I used to have red glasses which i really loved. They only had a frame on top so the bottom blended into my face and they looked really good. When i needed to buy a new pair i had planned to buying glasses similar to my old ones but ended up falling in love with these orange ones that dont really look like my old ones at all :P
These are a mettalic light orange and have a frame around the entire lense.
I think its good to try on lots of different pairs of glasses because you never know what may look good on you. Even try on crazy colors :D

Glasses is a very beautiful jewelry, we can make our eyes through the glasses become more beautiful, of course, you can decorate our glasses, let us become more attractive.

Sinem says:

I wear prescription (sorry for my horrible spelling) glasses, so I need to choose a frame that suits me and I found one that works. I noticed that rectangular frames suit me, but somehow look a bit too much. Then found the prefect glasses, the rectangular ones without a bottom. I’m not sure how to describe it, but it’s basically so that at the bottom of the glasses, there is no frame. The glasses are framed from the sides and above, but on the bottom, the part that basically rests above your cheeks, there is no frame. It gives a balanced, calm look while remaining soft and kind. I swear by these glasses!

Regina says:

So does this mean I did it right? lol I hope so since I just got those new glasses. I am thinking about getting contacts but I’m scared :( I’ve worn glasses for at least 19 out of my 25 years!

gina says:

Nomulent, I agree. Can we send photos or something? :)
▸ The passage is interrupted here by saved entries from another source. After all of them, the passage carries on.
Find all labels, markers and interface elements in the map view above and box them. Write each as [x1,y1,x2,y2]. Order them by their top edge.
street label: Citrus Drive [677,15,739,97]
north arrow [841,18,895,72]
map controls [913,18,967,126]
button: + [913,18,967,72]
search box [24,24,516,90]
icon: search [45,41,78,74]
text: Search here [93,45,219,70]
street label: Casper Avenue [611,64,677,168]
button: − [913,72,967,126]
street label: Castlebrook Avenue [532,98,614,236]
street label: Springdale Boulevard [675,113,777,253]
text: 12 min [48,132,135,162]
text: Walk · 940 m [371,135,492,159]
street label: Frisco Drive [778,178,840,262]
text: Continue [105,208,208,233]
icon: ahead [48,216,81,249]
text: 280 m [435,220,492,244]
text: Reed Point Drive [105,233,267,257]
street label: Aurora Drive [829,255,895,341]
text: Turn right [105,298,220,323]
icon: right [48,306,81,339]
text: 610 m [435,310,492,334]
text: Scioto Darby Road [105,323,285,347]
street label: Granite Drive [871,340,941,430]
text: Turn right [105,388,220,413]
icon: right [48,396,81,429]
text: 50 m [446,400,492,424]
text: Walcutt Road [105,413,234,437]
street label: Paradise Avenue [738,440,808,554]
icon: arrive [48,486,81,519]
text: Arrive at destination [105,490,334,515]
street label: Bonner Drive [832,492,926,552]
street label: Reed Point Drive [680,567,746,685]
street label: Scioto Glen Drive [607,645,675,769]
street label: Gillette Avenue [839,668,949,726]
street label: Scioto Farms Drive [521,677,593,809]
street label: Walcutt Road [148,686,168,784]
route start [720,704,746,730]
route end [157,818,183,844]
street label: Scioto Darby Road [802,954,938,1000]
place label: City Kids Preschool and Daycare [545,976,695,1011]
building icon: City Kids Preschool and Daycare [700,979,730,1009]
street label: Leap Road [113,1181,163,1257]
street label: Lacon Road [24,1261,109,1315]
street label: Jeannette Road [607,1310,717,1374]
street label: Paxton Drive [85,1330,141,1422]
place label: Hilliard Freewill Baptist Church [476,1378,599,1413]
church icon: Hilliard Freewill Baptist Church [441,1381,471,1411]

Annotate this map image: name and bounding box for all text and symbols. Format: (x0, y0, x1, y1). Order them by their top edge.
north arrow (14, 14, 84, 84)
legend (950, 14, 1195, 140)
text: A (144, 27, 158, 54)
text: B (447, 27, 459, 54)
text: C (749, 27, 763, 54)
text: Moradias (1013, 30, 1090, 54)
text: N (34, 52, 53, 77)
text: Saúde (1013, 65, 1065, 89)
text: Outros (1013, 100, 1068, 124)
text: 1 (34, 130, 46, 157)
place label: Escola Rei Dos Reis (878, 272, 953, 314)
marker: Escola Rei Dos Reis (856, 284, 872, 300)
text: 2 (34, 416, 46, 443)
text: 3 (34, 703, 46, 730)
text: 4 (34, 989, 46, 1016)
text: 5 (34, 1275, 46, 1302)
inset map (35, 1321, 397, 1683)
I’m shopping for my new glasses now and have managed to narrow it down to 2 frames (!) One of the pair is decidedly visually heavier than the other, and I’m wondering if I actually should go for that one because it’s ‘more flattering’ to my big face/head. They both have the same basic (rectangular) shape.

nomulent says:

How timely – I need new glasses, sun and otherwise.

Um, I think you should just come shopping with me.

Barb in Minn. says:

I have some rectangular frames, but generally prefer a softer look. I’ve found that teardrop-shaped (smallish ones – leaning more towards cat-eye rather than aviator) often work for my round face.
Nose pieces are a must — they can be adjusted to help the frames fit better and they keep the frames from sitting on my chipmunk cheeks.
Also pay attention to your eyebrows & how they look with the frames.